Abstract Background and aim Esophageal achalasia is a rare benign disease with heavy impact on daily life. Laparoscopic Heller-myotomy as the gold standard surgical treatment. In recent years the robot-assisted (DaVinci, Intuitive Surgical Inc., CA) technique became widely used for its reported advantages in terms of vision, precision and motion. The aim of the study was to evaluate the supposed advantages of robot-assisted Heller myotomy compared to the standard laparoscopic approach in a single center experience. Methods We included the patients who underwent standard laparoscopic and robot-assisted Heller-myotomy with Dor fundoplicatio in the last 5 years in the Upper-GI division of the University Hospital of Verona. We assessed if the robot-assisted Heller-Dor myotomy was simplified in terms of the ease of the myotomy, especially on the gastric side and the following fundoplicatio, on the sharpness of the endoscope and on the precision of the movements. We also compared the operative times with the two techniques, and the overall morbidity and mortality rates, also with the introduction of new peri-operative protocols for standardized and enhanced recovery.
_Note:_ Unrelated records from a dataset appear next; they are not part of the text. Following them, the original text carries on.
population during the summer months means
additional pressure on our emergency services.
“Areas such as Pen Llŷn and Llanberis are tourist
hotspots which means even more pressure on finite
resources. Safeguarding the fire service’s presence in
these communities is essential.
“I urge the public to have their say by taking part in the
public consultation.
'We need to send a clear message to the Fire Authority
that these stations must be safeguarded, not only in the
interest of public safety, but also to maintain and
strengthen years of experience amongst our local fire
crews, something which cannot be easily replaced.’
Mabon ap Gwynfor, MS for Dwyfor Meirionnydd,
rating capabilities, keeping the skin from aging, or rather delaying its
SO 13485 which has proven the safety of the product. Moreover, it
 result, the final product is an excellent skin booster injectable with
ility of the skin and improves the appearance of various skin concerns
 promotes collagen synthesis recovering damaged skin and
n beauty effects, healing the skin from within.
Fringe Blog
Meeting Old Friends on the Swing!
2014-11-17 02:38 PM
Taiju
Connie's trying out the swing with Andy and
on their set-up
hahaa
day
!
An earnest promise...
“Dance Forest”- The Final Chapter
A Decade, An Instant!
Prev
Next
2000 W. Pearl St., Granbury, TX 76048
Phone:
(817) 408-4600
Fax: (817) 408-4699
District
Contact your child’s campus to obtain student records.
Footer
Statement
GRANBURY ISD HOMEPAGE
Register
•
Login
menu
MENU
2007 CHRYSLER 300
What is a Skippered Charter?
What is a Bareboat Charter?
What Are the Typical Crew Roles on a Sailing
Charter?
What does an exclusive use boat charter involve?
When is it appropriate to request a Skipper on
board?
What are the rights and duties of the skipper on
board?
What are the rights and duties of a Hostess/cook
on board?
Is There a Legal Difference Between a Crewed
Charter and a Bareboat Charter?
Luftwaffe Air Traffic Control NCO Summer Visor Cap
Results We included 40 patients who underwent Heller-Dor, robot-assisted Heller-Dor approach was performed in 17 patients and standard laparoscopic approach in 23 patients. Based on the surgeons experience and judgment, robot-assisted Heller-myotomy seems to be easier than the laparoscopic procedure in terms of sharpness of vision, freedom of motion and consequently precision in the single-fibers dissection of the muscularis. The operative times were comparable between the robot-assisted procedures and the laparoscopic approach, as were morbidity and mortality rates; in-hospital stay was also similar in the two groups, with a slight decrease in the last 6 months, after the introduction of new post-operative protocols for enhanced recovery with mandatory contrast swallow on POD1. Conclusion Our study suggests that robot-assisted Heller-myotomy for achalasia is a valid alternative to the traditional laparoscopic approach, for the improvement of surgical precision and myotomy outcome, with apparently no deterioration of safety and surgical complications, in particular with dedicate personnel and standardized recovery protocols. It also suggests that the learning curve is negligible if supported by an adequate number of patients per-year, as in a tertiary center.